◆ **EXERCISE**
Repeat the stretch of lines from the one containing "Çocukluğundan iti" through the one containing "ポレーションの社員が個人的に運営していたローカルな", both ends included, without changing a word. Leave the pictures out of your answer.

------ DATA FOR THIS TASK

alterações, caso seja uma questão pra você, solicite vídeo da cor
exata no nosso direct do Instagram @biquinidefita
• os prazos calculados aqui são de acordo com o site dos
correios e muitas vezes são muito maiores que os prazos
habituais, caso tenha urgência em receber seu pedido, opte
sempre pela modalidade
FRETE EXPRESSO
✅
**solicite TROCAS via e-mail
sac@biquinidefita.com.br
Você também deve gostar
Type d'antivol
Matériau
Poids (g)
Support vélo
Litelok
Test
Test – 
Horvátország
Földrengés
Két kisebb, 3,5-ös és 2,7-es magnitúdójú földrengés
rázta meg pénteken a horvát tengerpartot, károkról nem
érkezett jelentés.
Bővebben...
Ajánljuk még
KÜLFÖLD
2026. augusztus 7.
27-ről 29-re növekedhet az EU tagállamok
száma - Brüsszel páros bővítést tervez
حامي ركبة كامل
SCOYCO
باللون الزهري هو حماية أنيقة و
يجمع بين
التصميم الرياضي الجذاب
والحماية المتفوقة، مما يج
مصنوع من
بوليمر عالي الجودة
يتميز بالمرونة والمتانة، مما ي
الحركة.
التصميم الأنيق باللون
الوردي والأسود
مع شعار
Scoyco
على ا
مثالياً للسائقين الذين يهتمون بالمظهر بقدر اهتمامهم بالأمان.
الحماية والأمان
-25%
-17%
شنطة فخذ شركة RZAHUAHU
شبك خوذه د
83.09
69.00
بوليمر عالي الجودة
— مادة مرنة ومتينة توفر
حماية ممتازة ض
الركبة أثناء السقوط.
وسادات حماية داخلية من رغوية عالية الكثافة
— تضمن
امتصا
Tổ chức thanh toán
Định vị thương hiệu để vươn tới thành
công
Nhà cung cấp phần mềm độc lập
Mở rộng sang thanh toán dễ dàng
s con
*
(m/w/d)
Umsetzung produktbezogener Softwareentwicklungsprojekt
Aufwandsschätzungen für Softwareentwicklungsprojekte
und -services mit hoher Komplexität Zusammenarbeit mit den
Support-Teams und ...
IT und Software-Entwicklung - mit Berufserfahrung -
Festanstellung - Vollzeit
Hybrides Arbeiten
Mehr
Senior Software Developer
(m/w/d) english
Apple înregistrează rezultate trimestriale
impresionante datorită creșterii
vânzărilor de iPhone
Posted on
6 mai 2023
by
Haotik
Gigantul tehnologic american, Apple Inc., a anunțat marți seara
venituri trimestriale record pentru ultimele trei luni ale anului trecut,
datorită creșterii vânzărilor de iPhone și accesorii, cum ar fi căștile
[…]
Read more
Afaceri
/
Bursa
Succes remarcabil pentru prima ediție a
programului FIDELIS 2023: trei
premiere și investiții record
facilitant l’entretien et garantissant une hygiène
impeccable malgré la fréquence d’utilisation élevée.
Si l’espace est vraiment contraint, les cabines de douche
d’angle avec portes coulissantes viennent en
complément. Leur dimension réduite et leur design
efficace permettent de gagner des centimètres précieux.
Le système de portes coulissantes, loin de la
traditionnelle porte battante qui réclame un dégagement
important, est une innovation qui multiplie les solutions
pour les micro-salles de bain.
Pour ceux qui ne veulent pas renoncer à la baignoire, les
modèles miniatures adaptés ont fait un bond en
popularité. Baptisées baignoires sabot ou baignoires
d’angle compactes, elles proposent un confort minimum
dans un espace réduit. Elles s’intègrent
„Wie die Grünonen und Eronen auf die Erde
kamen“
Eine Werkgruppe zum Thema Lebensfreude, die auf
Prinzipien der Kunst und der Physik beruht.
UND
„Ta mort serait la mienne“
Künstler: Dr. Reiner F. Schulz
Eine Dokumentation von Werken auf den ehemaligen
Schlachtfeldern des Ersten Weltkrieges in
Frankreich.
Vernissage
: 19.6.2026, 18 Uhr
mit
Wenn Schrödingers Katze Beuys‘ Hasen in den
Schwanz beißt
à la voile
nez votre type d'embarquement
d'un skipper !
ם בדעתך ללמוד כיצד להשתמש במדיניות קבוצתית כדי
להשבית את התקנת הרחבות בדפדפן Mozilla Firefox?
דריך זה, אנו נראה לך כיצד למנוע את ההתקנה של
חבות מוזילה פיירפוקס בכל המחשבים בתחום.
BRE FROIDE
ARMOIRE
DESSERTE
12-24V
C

------------
------ DATA FOR THIS TASK

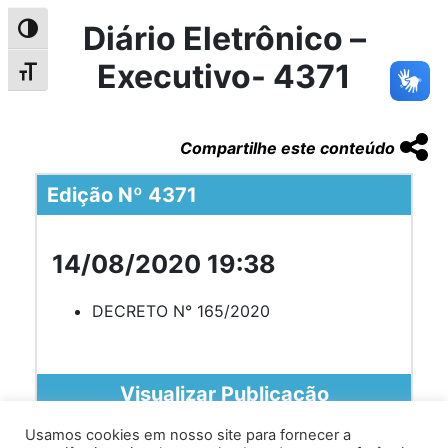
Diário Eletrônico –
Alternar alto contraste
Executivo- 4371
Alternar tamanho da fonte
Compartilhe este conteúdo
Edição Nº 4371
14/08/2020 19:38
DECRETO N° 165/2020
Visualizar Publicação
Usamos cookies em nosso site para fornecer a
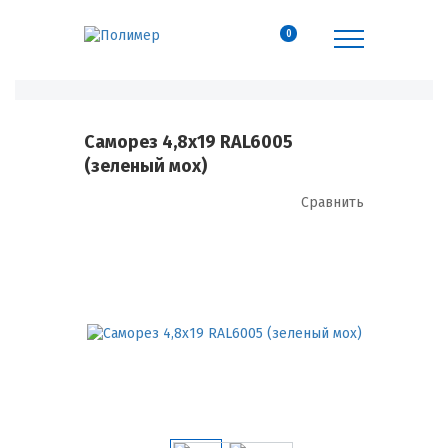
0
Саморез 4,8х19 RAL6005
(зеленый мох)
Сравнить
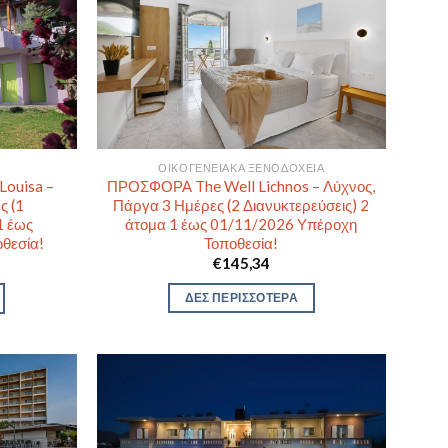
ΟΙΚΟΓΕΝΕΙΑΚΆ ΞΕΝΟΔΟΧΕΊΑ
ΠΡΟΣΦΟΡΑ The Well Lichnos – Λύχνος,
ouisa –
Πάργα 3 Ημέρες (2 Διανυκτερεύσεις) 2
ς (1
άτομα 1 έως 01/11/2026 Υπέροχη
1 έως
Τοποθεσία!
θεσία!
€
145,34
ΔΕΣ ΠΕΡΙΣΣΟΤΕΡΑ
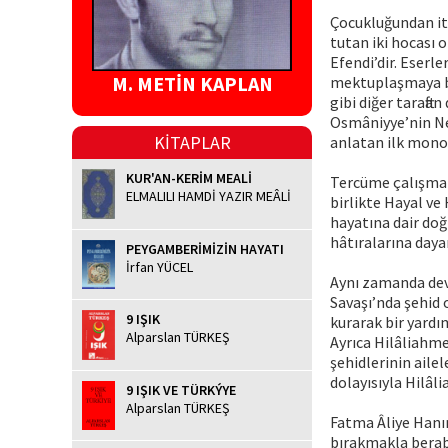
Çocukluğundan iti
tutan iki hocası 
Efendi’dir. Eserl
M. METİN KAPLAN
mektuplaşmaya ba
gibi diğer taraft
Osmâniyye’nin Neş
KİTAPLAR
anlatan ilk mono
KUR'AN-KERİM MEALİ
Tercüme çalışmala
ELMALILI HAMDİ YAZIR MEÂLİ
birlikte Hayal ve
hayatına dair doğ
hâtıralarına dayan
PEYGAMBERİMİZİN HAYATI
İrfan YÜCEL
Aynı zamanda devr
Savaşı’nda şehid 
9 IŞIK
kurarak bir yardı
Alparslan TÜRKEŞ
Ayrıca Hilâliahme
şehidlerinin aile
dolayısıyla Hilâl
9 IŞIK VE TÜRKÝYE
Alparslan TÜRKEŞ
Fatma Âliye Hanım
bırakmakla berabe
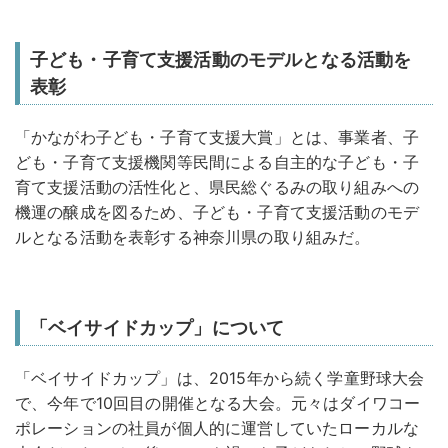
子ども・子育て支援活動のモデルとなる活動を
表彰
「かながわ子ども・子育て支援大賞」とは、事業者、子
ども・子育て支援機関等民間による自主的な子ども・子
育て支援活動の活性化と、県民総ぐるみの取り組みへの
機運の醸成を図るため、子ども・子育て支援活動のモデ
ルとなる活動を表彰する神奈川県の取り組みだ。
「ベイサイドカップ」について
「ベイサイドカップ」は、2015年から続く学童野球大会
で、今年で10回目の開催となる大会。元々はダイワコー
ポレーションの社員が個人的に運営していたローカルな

------------

◆ **RESPONSE BOX**
Çocukluğundan iti
tutan iki hocası 
Efendi’dir. Eserl
M. METİN KAPLAN
mektuplaşmaya ba
gibi diğer taraft
Osmâniyye’nin Neş
KİTAPLAR
anlatan ilk mono
KUR'AN-KERİM MEALİ
Tercüme çalışmala
ELMALILI HAMDİ YAZIR MEÂLİ
birlikte Hayal ve
hayatına dair doğ
hâtıralarına dayan
PEYGAMBERİMİZİN HAYATI
İrfan YÜCEL
Aynı zamanda devr
Savaşı’nda şehid 
9 IŞIK
kurarak bir yardı
Alparslan TÜRKEŞ
Ayrıca Hilâliahme
şehidlerinin aile
dolayısıyla Hilâl
9 IŞIK VE TÜRKÝYE
Alparslan TÜRKEŞ
Fatma Âliye Hanım
bırakmakla berabe
子ども・子育て支援活動のモデルとなる活動を
表彰
「かながわ子ども・子育て支援大賞」とは、事業者、子
ども・子育て支援機関等民間による自主的な子ども・子
育て支援活動の活性化と、県民総ぐるみの取り組みへの
機運の醸成を図るため、子ども・子育て支援活動のモデ
ルとなる活動を表彰する神奈川県の取り組みだ。
「ベイサイドカップ」について
「ベイサイドカップ」は、2015年から続く学童野球大会
で、今年で10回目の開催となる大会。元々はダイワコー
ポレーションの社員が個人的に運営していたローカルな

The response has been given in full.